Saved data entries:
┌────────
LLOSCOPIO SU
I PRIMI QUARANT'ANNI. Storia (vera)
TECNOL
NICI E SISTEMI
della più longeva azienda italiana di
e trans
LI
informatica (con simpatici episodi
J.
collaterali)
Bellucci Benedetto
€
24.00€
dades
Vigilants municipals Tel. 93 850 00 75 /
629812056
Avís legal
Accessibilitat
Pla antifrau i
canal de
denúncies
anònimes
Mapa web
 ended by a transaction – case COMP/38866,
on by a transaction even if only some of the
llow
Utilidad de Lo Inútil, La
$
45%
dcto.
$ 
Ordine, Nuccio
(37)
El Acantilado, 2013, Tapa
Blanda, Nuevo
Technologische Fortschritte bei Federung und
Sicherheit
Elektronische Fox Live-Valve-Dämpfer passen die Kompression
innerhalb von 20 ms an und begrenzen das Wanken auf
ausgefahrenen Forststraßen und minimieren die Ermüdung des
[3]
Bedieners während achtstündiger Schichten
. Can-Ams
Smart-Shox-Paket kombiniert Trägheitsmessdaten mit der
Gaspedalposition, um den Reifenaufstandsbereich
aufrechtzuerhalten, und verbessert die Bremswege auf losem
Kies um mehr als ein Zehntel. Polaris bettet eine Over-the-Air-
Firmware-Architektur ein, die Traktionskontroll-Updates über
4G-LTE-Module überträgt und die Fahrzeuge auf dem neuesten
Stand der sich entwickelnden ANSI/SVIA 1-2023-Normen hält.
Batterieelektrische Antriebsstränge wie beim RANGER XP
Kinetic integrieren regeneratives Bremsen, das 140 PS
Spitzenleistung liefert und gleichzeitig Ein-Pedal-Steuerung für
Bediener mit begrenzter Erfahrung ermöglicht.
└────────
┌────────
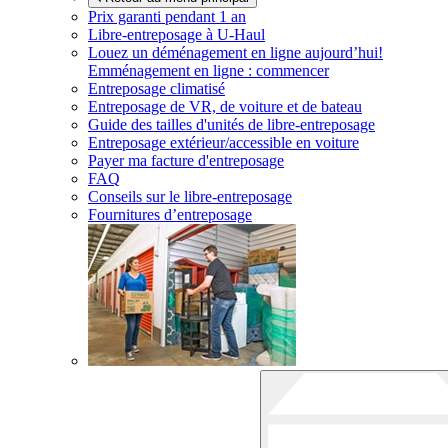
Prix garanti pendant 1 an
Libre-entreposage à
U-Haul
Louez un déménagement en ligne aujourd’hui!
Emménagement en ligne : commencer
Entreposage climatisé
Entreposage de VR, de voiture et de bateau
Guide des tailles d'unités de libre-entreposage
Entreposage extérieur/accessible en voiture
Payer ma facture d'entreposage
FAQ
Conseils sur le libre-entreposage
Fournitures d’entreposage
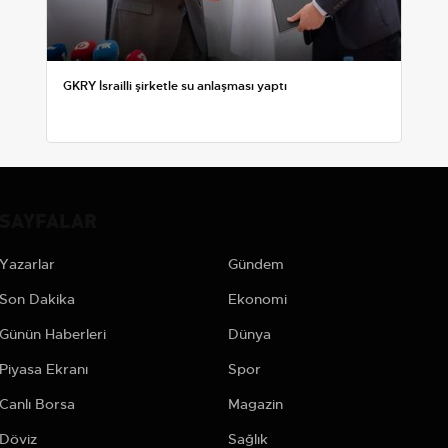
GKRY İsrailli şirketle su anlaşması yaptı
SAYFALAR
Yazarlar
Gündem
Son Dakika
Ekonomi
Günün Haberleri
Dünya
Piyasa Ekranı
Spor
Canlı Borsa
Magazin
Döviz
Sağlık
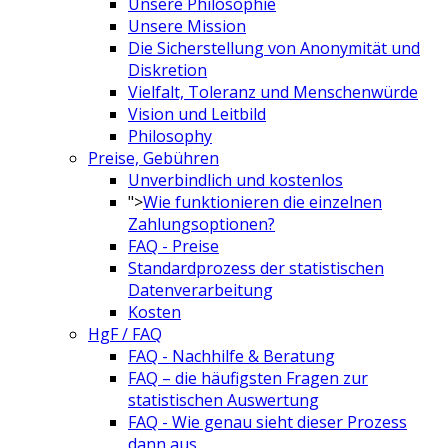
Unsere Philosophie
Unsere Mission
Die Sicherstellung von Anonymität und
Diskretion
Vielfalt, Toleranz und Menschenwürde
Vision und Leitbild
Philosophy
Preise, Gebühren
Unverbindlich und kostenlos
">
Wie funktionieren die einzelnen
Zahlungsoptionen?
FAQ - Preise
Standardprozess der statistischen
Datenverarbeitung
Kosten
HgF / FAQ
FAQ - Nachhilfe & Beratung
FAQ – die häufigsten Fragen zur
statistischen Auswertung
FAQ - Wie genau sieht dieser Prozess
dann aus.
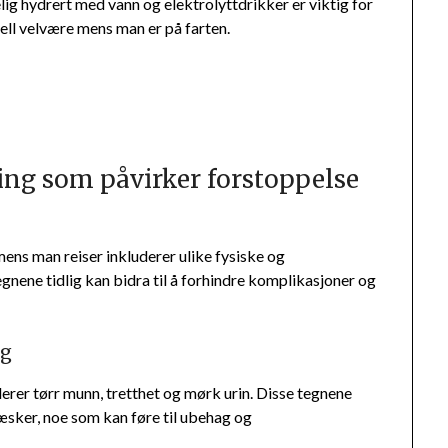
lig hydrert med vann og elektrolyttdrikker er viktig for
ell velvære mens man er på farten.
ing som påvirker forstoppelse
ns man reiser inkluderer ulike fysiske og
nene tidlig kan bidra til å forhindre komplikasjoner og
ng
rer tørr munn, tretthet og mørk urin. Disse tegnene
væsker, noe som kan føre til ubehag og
└────────
**To-do item:**
Working from the entries above, reproduce exactly and only the lines beginning with the line that has "Die Sicherstellung von Anonymität und" and ending with the line that has "væsker, noe som kan føre til ubehag og"; omit all pictures.

**Exercise result:**
Die Sicherstellung von Anonymität und
Diskretion
Vielfalt, Toleranz und Menschenwürde
Vision und Leitbild
Philosophy
Preise, Gebühren
Unverbindlich und kostenlos
">
Wie funktionieren die einzelnen
Zahlungsoptionen?
FAQ - Preise
Standardprozess der statistischen
Datenverarbeitung
Kosten
HgF / FAQ
FAQ - Nachhilfe & Beratung
FAQ – die häufigsten Fragen zur
statistischen Auswertung
FAQ - Wie genau sieht dieser Prozess
dann aus.
lig hydrert med vann og elektrolyttdrikker er viktig for
ell velvære mens man er på farten.
ing som påvirker forstoppelse
ns man reiser inkluderer ulike fysiske og
nene tidlig kan bidra til å forhindre komplikasjoner og
ng
rer tørr munn, tretthet og mørk urin. Disse tegnene
væsker, noe som kan føre til ubehag og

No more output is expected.